**Records for processing:**

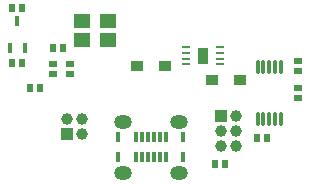
<source format=gbr>
G04 Layer_Color=255*
%FSLAX25Y25*%
%MOIN*%
%TF.FileFunction,Pads,Bot*%
%TF.Part,Single*%
G01*
G75*
%TA.AperFunction,SMDPad*%
%ADD10R,0.02559X0.02362*%
%TA.AperFunction,SMDPad*%
%ADD17R,0.02362X0.02559*%
%TA.AperFunction,SMDPad*%
%ADD18R,0.03937X0.03268*%
%TA.AperFunction,ViaPad*%
%ADD30R,0.00394X0.00394*%
%TA.AperFunction,ViaPad*%
%ADD31O,0.05906X0.04724*%
%TA.AperFunction,ViaPad*%
%ADD32R,0.03937X0.03937*%
%TA.AperFunction,ViaPad*%
%ADD33C,0.03937*%
%TA.AperFunction,ViaPad*%
%ADD34R,0.03937X0.03937*%
%TA.AperFunction,SMDPad*%
%ADD53R,0.01575X0.03543*%
%TA.AperFunction,SMDPad*%
%ADD54R,0.01181X0.03425*%
%TA.AperFunction,SMDPad*%
%ADD55O,0.01181X0.05315*%
%TA.AperFunction,SMDPad*%
%ADD56R,0.05512X0.04528*%
%TA.AperFunction,SMDPad*%
%ADD57R,0.03543X0.05512*%
%TA.AperFunction,SMDPad*%
%ADD58R,0.03150X0.00984*%
D10*
X439500Y271827D02*
D03*
Y275173D02*
D03*
X439500Y262827D02*
D03*
Y266173D02*
D03*
X358000Y274173D02*
D03*
Y270827D02*
D03*
X363500Y270827D02*
D03*
Y274173D02*
D03*
D17*
X429173Y249500D02*
D03*
X425827D02*
D03*
X361173Y279500D02*
D03*
X357827D02*
D03*
X347673Y293000D02*
D03*
X344327D02*
D03*
X347673Y274500D02*
D03*
X344327D02*
D03*
X350090Y266103D02*
D03*
X353437D02*
D03*
X415173Y241000D02*
D03*
X411827D02*
D03*
D18*
X385854Y273500D02*
D03*
X395146D02*
D03*
X420232Y268771D02*
D03*
X410941D02*
D03*
D30*
X405271Y246500D02*
D03*
X375743D02*
D03*
D31*
X381058Y238035D02*
D03*
X399956D02*
D03*
X381058Y254965D02*
D03*
X399956D02*
D03*
D32*
X362507Y251000D02*
D03*
D33*
Y256000D02*
D03*
X367507Y251000D02*
D03*
Y256000D02*
D03*
X419007Y257000D02*
D03*
X414007Y252000D02*
D03*
X419007D02*
D03*
X414007Y247000D02*
D03*
X419007D02*
D03*
D34*
X414007Y257000D02*
D03*
D53*
X346000Y288429D02*
D03*
X343441Y279571D02*
D03*
X348559D02*
D03*
D54*
X379680Y243095D02*
D03*
Y249906D02*
D03*
X385586Y243095D02*
D03*
X387554D02*
D03*
X389523D02*
D03*
X391491D02*
D03*
X393460D02*
D03*
X395428D02*
D03*
X401334D02*
D03*
X385586Y249906D02*
D03*
X387554D02*
D03*
X389523D02*
D03*
X391491D02*
D03*
X393460D02*
D03*
X395428D02*
D03*
X401334D02*
D03*
D55*
X433937Y255740D02*
D03*
X431968D02*
D03*
X430000D02*
D03*
X428031D02*
D03*
X426063D02*
D03*
X433937Y273260D02*
D03*
X431968D02*
D03*
X430000D02*
D03*
X428031D02*
D03*
X426063D02*
D03*
D56*
X376331Y282350D02*
D03*
X367669Y288650D02*
D03*
Y282350D02*
D03*
X376331Y288650D02*
D03*
D57*
X408000Y277000D02*
D03*
D58*
X413669Y279953D02*
D03*
Y277984D02*
D03*
Y276016D02*
D03*
Y274047D02*
D03*
X402331Y279953D02*
D03*
Y277984D02*
D03*
Y276016D02*
D03*
Y274047D02*
D03*
%TF.MD5,0116401068C43F4ACE145F129BE26FC4*%
M02*

</source>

**To do:**
Return a verbatim transcription of the data, omitting all images.

**Task output:**
<source format=gbr>
G04 Layer_Color=255*
%FSLAX25Y25*%
%MOIN*%
%TF.FileFunction,Pads,Bot*%
%TF.Part,Single*%
G01*
G75*
%TA.AperFunction,SMDPad*%
%ADD10R,0.02559X0.02362*%
%TA.AperFunction,SMDPad*%
%ADD17R,0.02362X0.02559*%
%TA.AperFunction,SMDPad*%
%ADD18R,0.03937X0.03268*%
%TA.AperFunction,ViaPad*%
%ADD30R,0.00394X0.00394*%
%TA.AperFunction,ViaPad*%
%ADD31O,0.05906X0.04724*%
%TA.AperFunction,ViaPad*%
%ADD32R,0.03937X0.03937*%
%TA.AperFunction,ViaPad*%
%ADD33C,0.03937*%
%TA.AperFunction,ViaPad*%
%ADD34R,0.03937X0.03937*%
%TA.AperFunction,SMDPad*%
%ADD53R,0.01575X0.03543*%
%TA.AperFunction,SMDPad*%
%ADD54R,0.01181X0.03425*%
%TA.AperFunction,SMDPad*%
%ADD55O,0.01181X0.05315*%
%TA.AperFunction,SMDPad*%
%ADD56R,0.05512X0.04528*%
%TA.AperFunction,SMDPad*%
%ADD57R,0.03543X0.05512*%
%TA.AperFunction,SMDPad*%
%ADD58R,0.03150X0.00984*%
D10*
X439500Y271827D02*
D03*
Y275173D02*
D03*
X439500Y262827D02*
D03*
Y266173D02*
D03*
X358000Y274173D02*
D03*
Y270827D02*
D03*
X363500Y270827D02*
D03*
Y274173D02*
D03*
D17*
X429173Y249500D02*
D03*
X425827D02*
D03*
X361173Y279500D02*
D03*
X357827D02*
D03*
X347673Y293000D02*
D03*
X344327D02*
D03*
X347673Y274500D02*
D03*
X344327D02*
D03*
X350090Y266103D02*
D03*
X353437D02*
D03*
X415173Y241000D02*
D03*
X411827D02*
D03*
D18*
X385854Y273500D02*
D03*
X395146D02*
D03*
X420232Y268771D02*
D03*
X410941D02*
D03*
D30*
X405271Y246500D02*
D03*
X375743D02*
D03*
D31*
X381058Y238035D02*
D03*
X399956D02*
D03*
X381058Y254965D02*
D03*
X399956D02*
D03*
D32*
X362507Y251000D02*
D03*
D33*
Y256000D02*
D03*
X367507Y251000D02*
D03*
Y256000D02*
D03*
X419007Y257000D02*
D03*
X414007Y252000D02*
D03*
X419007D02*
D03*
X414007Y247000D02*
D03*
X419007D02*
D03*
D34*
X414007Y257000D02*
D03*
D53*
X346000Y288429D02*
D03*
X343441Y279571D02*
D03*
X348559D02*
D03*
D54*
X379680Y243095D02*
D03*
Y249906D02*
D03*
X385586Y243095D02*
D03*
X387554D02*
D03*
X389523D02*
D03*
X391491D02*
D03*
X393460D02*
D03*
X395428D02*
D03*
X401334D02*
D03*
X385586Y249906D02*
D03*
X387554D02*
D03*
X389523D02*
D03*
X391491D02*
D03*
X393460D02*
D03*
X395428D02*
D03*
X401334D02*
D03*
D55*
X433937Y255740D02*
D03*
X431968D02*
D03*
X430000D02*
D03*
X428031D02*
D03*
X426063D02*
D03*
X433937Y273260D02*
D03*
X431968D02*
D03*
X430000D02*
D03*
X428031D02*
D03*
X426063D02*
D03*
D56*
X376331Y282350D02*
D03*
X367669Y288650D02*
D03*
Y282350D02*
D03*
X376331Y288650D02*
D03*
D57*
X408000Y277000D02*
D03*
D58*
X413669Y279953D02*
D03*
Y277984D02*
D03*
Y276016D02*
D03*
Y274047D02*
D03*
X402331Y279953D02*
D03*
Y277984D02*
D03*
Y276016D02*
D03*
Y274047D02*
D03*
%TF.MD5,0116401068C43F4ACE145F129BE26FC4*%
M02*

</source>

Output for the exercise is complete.